STOCKHOLM — South Korean creator Han Kang, this week’s winner of the Nobel Prize in Literature, spoke passionately on Saturday concerning the means of writing and her evolution as a editor — the entire as far back as when she was once 8 years impaired.
Han, the primary Asian girl and the first South Korean writer to win the Nobel literature prize, was once turning in her Nobel lecture in Stockholm, the Swedish capital. She described in a soft-spoken resonance how in January she discovered an impaired shoe field containing a number of a number of diaries relationship again to her early life.
A few of the stack of journals, she discovered a poem about love she had written. “The lines penned by my eight-year-old self were suitably innocent and unpolished,” she stated.
Han was once awarded for her novels, together with “The Vegetarian” and “Human Acts,” that discover the ache of being human and the scars of Korea’s stormy historical past. She is understood for her experimental and ceaselessly anxious tales that incorporate the brutal moments of recent South Korea.
The Nobel Committee praised Han “for her intense poetic prose that confronts historical traumas and exposes the fragility of human life.”
The author spoke Saturday about how she involves all of her senses in the creation of some of her best known works.

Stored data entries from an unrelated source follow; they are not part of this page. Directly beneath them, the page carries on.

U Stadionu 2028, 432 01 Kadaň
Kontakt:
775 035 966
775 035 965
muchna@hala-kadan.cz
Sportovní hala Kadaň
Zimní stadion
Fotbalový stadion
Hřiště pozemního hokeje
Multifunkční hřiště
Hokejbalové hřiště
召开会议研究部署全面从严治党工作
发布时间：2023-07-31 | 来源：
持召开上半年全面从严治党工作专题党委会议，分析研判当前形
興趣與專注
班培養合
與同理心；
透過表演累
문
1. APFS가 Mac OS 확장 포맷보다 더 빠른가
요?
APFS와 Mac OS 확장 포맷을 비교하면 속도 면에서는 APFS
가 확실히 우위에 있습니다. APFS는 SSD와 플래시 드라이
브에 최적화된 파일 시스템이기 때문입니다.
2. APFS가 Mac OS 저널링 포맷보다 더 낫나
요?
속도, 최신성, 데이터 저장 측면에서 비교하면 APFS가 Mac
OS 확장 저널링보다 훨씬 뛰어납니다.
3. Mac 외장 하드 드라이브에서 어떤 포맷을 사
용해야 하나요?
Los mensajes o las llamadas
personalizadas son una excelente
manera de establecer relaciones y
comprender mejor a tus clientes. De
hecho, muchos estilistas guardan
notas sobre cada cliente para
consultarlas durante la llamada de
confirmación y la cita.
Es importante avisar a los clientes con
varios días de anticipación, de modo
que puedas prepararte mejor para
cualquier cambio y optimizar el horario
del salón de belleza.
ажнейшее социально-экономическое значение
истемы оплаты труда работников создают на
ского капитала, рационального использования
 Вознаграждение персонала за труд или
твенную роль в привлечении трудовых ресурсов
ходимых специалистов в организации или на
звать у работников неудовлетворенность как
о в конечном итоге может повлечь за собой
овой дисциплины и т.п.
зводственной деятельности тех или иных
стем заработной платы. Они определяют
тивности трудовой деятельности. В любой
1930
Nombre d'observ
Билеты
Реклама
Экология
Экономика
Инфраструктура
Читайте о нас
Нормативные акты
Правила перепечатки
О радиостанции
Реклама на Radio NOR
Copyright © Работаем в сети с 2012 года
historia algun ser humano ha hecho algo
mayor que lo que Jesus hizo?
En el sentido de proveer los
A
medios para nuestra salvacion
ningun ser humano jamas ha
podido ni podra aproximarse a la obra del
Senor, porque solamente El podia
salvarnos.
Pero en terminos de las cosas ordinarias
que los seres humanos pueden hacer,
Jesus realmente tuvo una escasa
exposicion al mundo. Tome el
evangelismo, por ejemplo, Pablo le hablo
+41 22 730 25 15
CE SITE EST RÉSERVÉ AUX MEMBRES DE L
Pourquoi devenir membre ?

“When I write, I use my body,” she stated. “I use all the sensory details of seeing, of listening, of smelling, of tasting, of experiencing tenderness and warmth and cold and pain, of noticing my heart racing and my body needing food and water, of walking and running, of feeling the wind and rain and snow on my skin, of holding hands.”
In her lecture she expressed gratitude at those moments when she senses that she was able to transmit those “vivid sensations” to her readers.
“In these moments I experience … the thread of language that connects us, how my questions are relating with readers through that electric, living thing,” Han said as she finished her lecture.
“I would like to express my deepest gratitude to all those who have connected with me through that thread, as well as to all those who may come to do so.”
Han delivered her speech in Korean, but a translation into English and Swedish was posted on the Nobel Prize’s website.
There shall be a rite and dinner party for her and the alternative laureates on Tuesday Nov. 10, the annualannually of Alfred Nobel’s loss of life.